### Supplied records
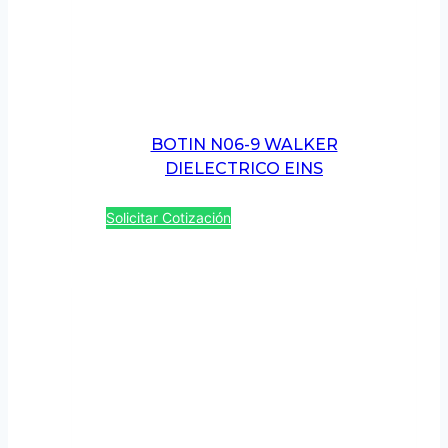
BOTIN N06-9 WALKER
DIELECTRICO EINS
Solicitar Cotización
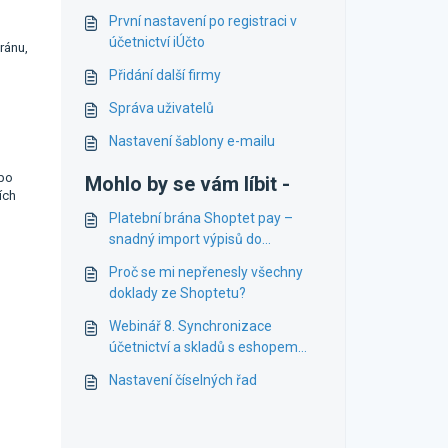
První nastavení po registraci v
účetnictví iÚčto
ránu,
Přidání další firmy
Správa uživatelů
Nastavení šablony e-mailu
ebo
Mohlo by se vám líbit -
ích
Platební brána Shoptet pay –
snadný import výpisů do
účetnictví
Proč se mi nepřenesly všechny
doklady ze Shoptetu?
Webinář 8. Synchronizace
účetnictví a skladů s eshopem
Shoptet
Nastavení číselných řad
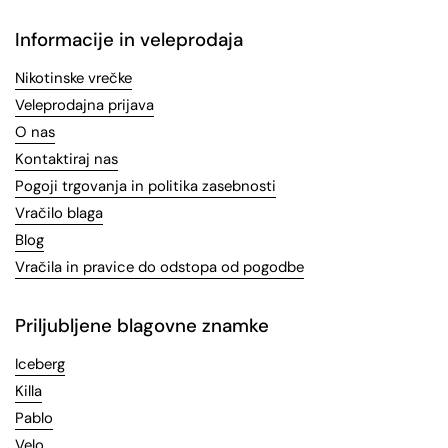
Informacije in veleprodaja
Nikotinske vrečke
Veleprodajna prijava
O nas
Kontaktiraj nas
Pogoji trgovanja in politika zasebnosti
Vračilo blaga
Blog
Vračila in pravice do odstopa od pogodbe
Priljubljene blagovne znamke
Iceberg
Killa
Pablo
Velo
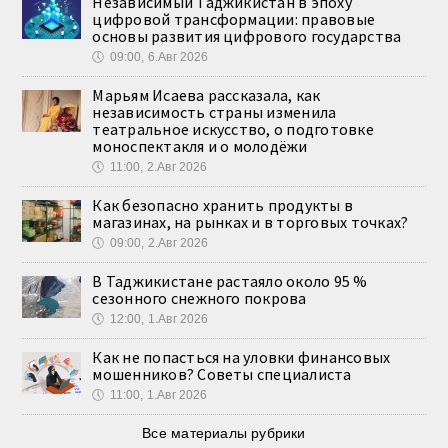
Независимый Таджикистан в эпоху
цифровой трансформации: правовые
основы развития цифрового государства
🕔
09:00, 6.Авг 2026
Марьям Исаева рассказала, как
независимость страны изменила
театральное искусство, о подготовке
моноспектакля и о молодёжи
🕔
11:00, 2.Авг 2026
Как безопасно хранить продукты в
магазинах, на рынках и в торговых точках?
🕔
09:00, 2.Авг 2026
В Таджикистане растаяло около 95 %
сезонного снежного покрова
🕔
12:00, 1.Авг 2026
Как не попасться на уловки финансовых
мошенников? Советы специалиста
🕔
11:00, 1.Авг 2026
Все материалы рубрики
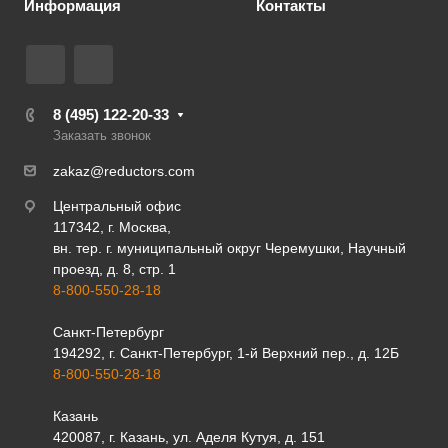
Информация
Контакты
8 (495) 122-20-33
Заказать звонок
zakaz@reductors.com
Центральный офис
117342, г. Москва,
вн. тер. г. муниципальный округ Черемушки, Научный
проезд, д. 8, стр. 1
8-800-550-28-18
Санкт-Петербург
194292, г. Санкт-Петербург, 1-й Верхний пер., д. 12Б
8-800-550-28-18
Казань
420087, г. Казань, ул. Аделя Кутуя, д. 151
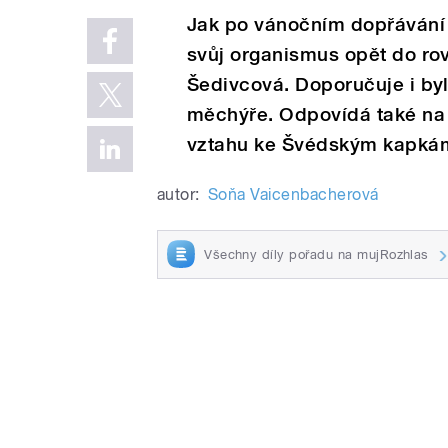
Jak po vánočním dopřávání 
svůj organismus opět do ro
Šedivcová. Doporučuje i by
měchýře. Odpovídá také na 
vztahu ke Švédským kapká
autor:
Soňa Vaicenbacherová
Všechny díly pořadu na mujRozhlas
######
*Task prompt:* Find the lines in the data that include "Санкт", then copy each of them.

*Output below:*
Санкт-Петербург
194292, г. Санкт-Петербург, 1-й Верхний пер., д. 12Б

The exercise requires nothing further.